▸ Material to process:
○ ○ ○ ○

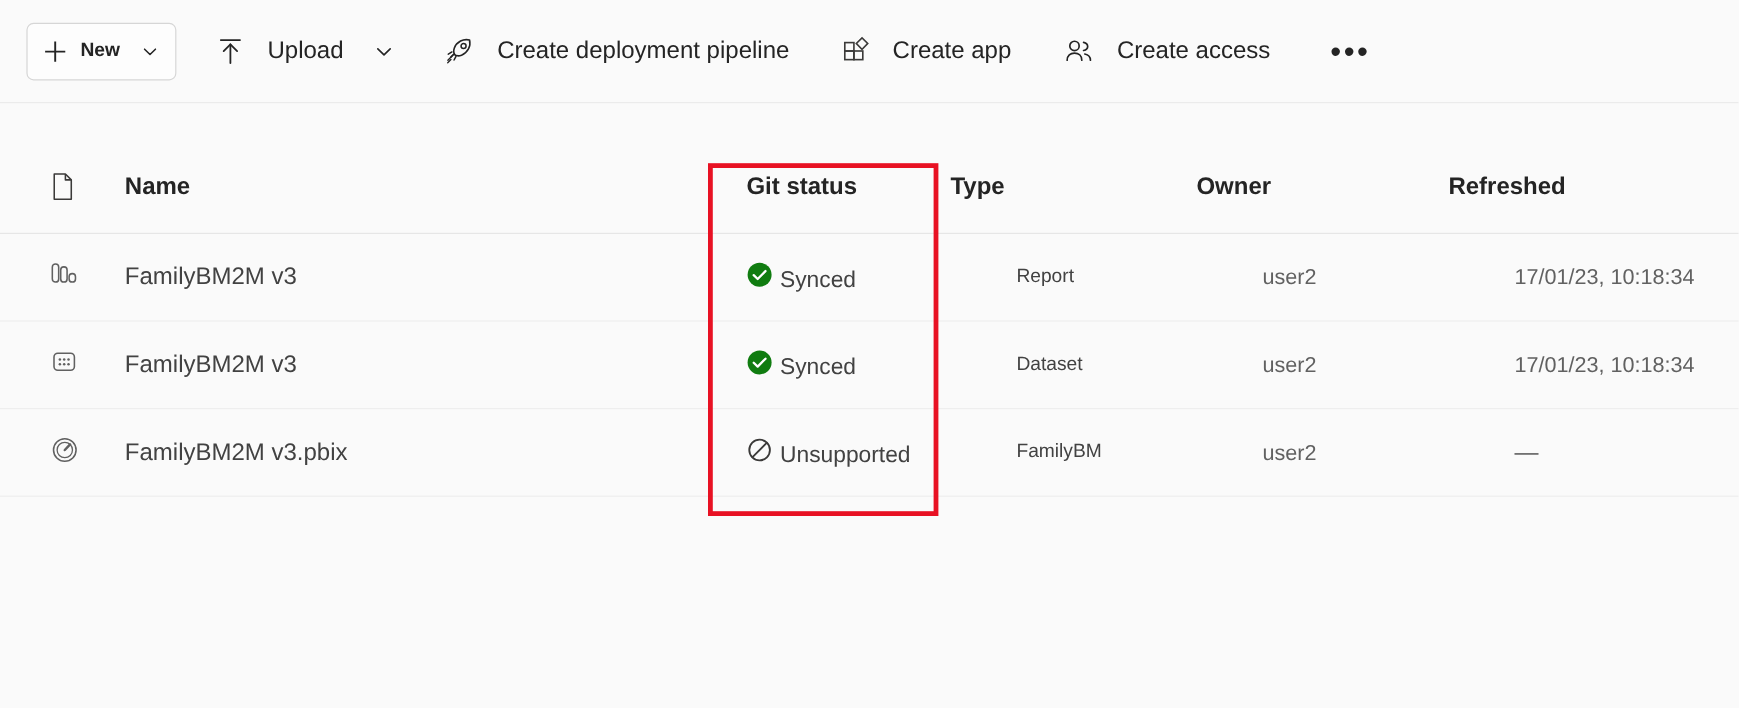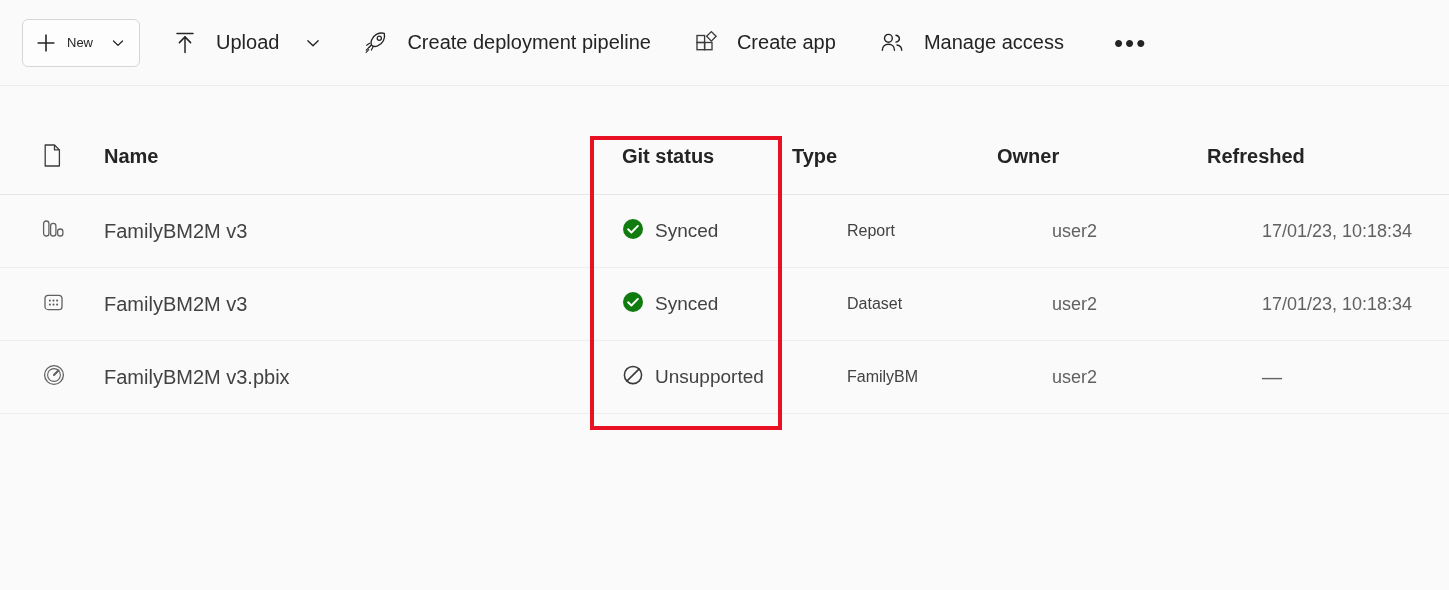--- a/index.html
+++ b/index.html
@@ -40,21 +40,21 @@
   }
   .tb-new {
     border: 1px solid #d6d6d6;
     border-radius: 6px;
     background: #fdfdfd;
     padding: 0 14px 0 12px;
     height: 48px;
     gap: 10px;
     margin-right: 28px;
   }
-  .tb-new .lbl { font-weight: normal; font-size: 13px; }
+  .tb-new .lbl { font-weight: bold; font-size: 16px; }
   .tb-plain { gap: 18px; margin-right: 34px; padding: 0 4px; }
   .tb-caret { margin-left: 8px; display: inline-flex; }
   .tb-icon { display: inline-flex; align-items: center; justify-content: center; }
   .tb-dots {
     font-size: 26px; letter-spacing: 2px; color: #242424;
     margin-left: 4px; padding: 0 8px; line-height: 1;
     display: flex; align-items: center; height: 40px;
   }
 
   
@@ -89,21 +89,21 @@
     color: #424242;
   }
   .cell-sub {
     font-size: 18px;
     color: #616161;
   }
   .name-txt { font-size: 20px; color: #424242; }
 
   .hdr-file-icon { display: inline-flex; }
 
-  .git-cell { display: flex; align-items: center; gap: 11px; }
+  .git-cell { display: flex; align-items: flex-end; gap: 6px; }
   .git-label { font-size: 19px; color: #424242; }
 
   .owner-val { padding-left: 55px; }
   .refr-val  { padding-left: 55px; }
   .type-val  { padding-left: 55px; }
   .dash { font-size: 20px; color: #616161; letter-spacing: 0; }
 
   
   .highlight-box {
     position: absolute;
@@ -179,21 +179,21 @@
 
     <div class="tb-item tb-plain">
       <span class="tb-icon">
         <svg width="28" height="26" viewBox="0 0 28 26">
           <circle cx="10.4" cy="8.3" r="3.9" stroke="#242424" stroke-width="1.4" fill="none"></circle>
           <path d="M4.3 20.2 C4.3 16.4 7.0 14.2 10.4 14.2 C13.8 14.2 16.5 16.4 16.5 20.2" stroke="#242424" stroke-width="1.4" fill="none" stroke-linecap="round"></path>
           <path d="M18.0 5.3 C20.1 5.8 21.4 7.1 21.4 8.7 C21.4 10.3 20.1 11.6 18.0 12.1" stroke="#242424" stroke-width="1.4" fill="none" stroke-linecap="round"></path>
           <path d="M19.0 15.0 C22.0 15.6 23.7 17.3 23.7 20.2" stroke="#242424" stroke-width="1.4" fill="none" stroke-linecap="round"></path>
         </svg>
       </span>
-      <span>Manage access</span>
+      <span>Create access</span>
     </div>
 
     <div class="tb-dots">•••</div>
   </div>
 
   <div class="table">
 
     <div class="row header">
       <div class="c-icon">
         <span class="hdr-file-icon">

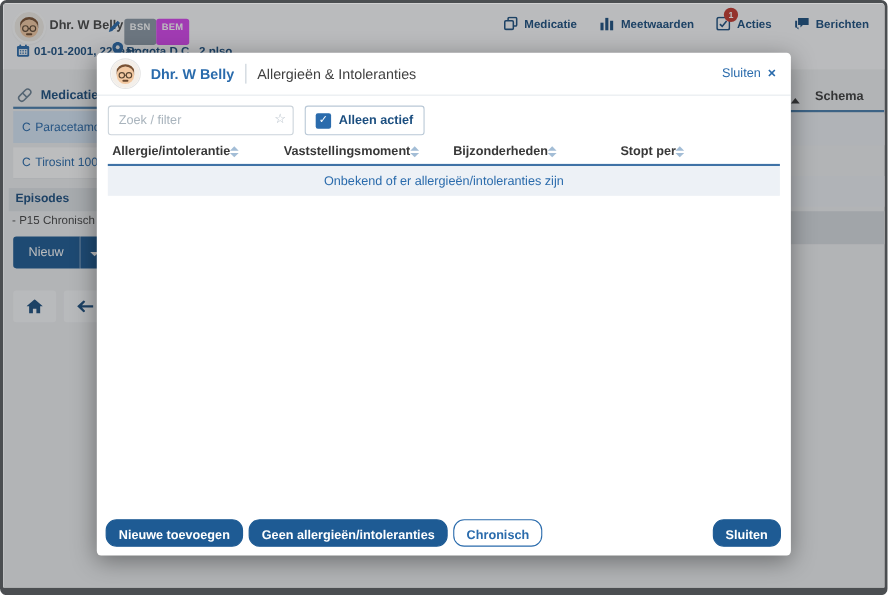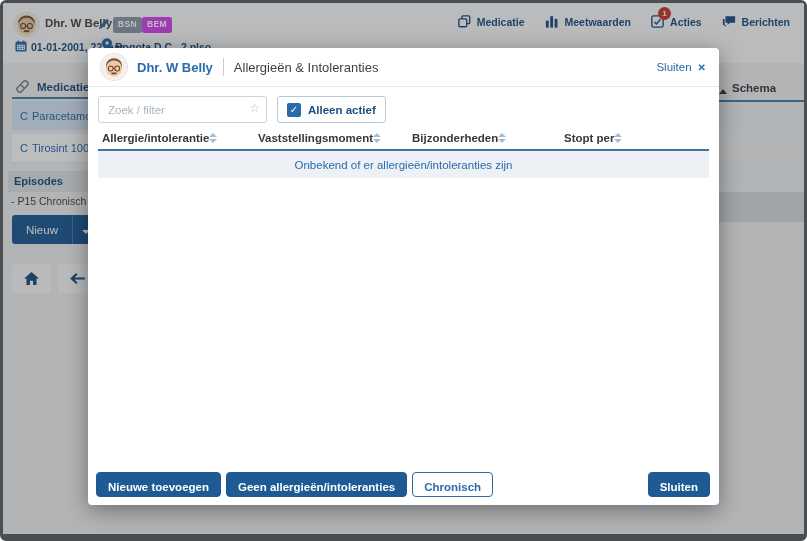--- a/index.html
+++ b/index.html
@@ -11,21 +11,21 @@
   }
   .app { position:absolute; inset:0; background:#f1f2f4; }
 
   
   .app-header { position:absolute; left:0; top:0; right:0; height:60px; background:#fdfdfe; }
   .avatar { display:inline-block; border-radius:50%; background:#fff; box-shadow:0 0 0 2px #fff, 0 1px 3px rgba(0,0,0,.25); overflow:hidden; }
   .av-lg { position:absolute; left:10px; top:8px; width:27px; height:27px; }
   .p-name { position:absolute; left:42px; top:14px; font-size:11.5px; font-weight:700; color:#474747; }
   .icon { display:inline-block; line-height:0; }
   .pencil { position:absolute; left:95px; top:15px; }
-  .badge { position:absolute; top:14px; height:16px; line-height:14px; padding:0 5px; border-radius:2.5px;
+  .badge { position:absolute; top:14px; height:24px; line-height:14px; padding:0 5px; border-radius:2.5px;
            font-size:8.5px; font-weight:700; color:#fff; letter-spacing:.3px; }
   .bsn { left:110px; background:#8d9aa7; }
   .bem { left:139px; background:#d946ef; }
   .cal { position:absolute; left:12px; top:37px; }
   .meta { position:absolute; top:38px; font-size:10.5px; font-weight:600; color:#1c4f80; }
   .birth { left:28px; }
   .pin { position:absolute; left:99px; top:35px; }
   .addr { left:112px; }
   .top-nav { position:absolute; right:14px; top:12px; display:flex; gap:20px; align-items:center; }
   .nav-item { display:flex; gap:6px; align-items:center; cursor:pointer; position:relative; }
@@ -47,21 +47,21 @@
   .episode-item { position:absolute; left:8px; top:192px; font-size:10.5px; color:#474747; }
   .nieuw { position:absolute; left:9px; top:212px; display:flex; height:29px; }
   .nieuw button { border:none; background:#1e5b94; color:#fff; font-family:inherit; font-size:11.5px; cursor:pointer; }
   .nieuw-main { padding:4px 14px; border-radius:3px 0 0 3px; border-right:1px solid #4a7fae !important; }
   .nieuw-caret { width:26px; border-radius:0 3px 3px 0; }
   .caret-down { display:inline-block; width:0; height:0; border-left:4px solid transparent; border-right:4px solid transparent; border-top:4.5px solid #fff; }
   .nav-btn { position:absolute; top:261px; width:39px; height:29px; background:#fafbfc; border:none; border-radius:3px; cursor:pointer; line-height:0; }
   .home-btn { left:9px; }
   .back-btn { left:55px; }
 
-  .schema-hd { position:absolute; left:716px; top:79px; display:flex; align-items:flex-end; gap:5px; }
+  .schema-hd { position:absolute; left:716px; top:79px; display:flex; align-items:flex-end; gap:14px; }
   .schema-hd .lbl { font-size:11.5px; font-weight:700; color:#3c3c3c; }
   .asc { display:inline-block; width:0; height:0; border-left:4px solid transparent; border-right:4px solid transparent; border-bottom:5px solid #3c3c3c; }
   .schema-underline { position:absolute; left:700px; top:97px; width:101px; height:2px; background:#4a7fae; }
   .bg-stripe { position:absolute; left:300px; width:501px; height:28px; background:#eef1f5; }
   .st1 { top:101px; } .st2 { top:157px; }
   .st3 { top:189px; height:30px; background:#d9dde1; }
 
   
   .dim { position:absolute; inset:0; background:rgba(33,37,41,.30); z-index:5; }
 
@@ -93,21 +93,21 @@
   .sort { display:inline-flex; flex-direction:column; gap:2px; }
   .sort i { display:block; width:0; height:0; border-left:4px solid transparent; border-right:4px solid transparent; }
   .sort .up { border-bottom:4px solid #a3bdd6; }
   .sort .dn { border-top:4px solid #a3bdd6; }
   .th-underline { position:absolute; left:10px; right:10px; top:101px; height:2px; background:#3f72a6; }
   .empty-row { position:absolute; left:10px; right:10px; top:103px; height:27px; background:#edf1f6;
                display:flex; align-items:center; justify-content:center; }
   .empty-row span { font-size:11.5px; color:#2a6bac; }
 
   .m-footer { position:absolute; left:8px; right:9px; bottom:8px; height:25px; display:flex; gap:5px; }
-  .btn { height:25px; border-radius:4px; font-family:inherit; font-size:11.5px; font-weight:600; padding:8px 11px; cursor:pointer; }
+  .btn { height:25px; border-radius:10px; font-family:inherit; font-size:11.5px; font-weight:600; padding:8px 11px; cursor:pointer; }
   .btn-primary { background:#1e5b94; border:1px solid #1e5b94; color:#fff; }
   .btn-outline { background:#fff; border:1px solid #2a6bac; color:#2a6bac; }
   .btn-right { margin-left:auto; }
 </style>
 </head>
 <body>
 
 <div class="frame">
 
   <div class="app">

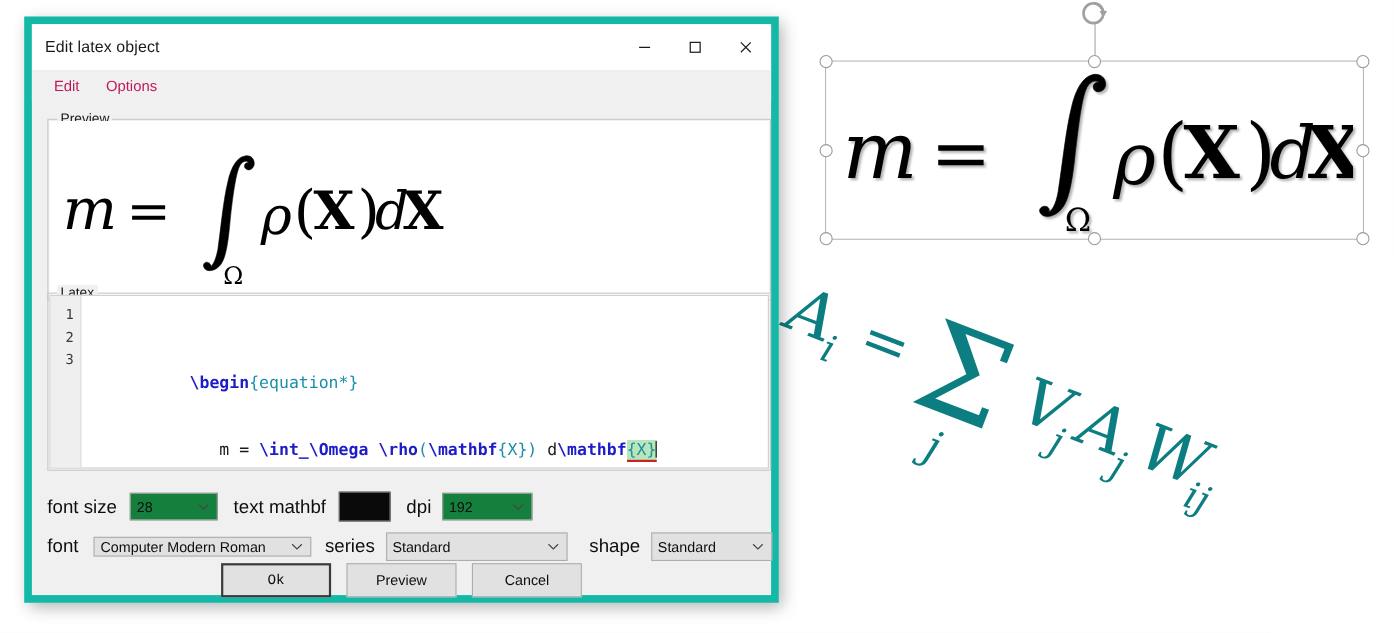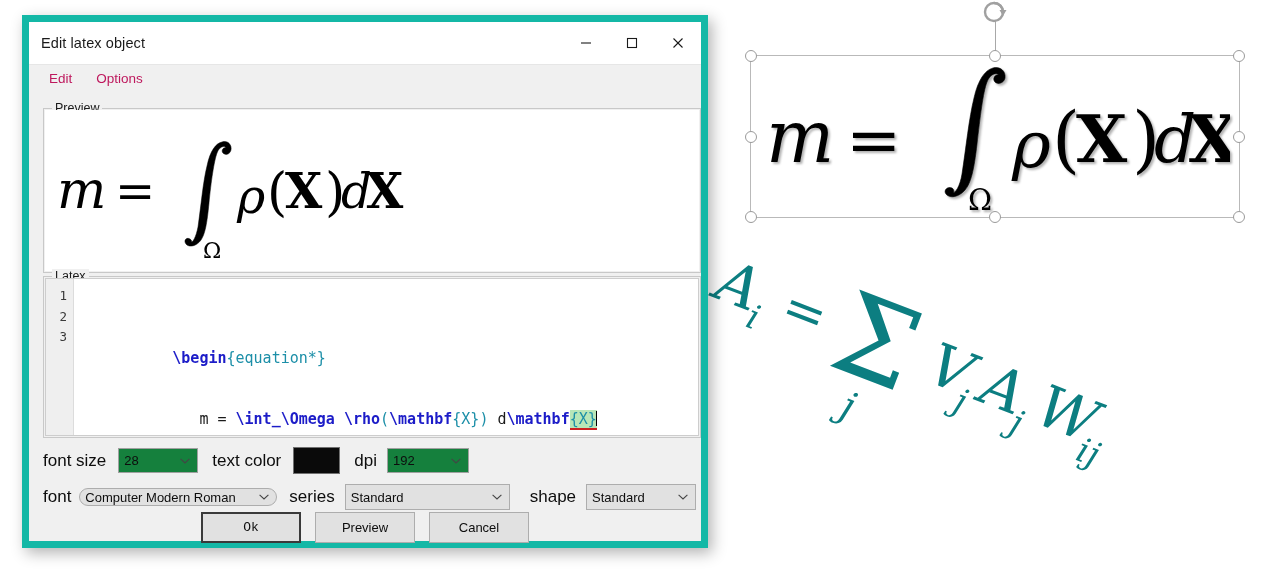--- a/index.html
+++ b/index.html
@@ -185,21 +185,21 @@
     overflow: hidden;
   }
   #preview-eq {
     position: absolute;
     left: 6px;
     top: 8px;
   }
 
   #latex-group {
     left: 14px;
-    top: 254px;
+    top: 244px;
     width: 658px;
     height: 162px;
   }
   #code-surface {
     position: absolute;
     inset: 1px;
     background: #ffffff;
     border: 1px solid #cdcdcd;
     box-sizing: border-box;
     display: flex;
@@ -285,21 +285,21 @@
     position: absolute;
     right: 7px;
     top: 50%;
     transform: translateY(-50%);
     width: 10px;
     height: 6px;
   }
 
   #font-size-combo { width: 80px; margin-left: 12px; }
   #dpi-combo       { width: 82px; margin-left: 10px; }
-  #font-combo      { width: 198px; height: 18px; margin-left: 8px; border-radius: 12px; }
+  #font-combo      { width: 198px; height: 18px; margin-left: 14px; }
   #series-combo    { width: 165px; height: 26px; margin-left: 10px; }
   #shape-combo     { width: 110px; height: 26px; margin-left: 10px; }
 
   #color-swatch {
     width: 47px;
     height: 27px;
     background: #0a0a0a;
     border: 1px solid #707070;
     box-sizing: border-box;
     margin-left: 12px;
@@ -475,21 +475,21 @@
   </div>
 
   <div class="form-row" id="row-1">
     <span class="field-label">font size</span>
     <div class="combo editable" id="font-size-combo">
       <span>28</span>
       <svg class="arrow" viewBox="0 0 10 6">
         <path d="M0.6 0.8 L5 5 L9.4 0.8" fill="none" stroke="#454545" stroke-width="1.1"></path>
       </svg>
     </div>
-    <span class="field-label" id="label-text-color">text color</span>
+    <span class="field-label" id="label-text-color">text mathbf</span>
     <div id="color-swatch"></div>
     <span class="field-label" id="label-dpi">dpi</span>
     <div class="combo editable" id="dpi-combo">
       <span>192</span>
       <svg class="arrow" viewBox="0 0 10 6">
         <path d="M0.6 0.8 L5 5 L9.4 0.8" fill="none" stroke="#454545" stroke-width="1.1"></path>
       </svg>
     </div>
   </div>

○ ○ ○ ○

▸ What needs to be done: Print the lines above from the one with "position:absolute; left:12px; top:37px;" through the one with "-47,21 +47,21 @@", both included, exactly as written and nothing more.

▸ Output for this exercise:
   .cal { position:absolute; left:12px; top:37px; }
   .meta { position:absolute; top:38px; font-size:10.5px; font-weight:600; color:#1c4f80; }
   .birth { left:28px; }
   .pin { position:absolute; left:99px; top:35px; }
   .addr { left:112px; }
   .top-nav { position:absolute; right:14px; top:12px; display:flex; gap:20px; align-items:center; }
   .nav-item { display:flex; gap:6px; align-items:center; cursor:pointer; position:relative; }
@@ -47,21 +47,21 @@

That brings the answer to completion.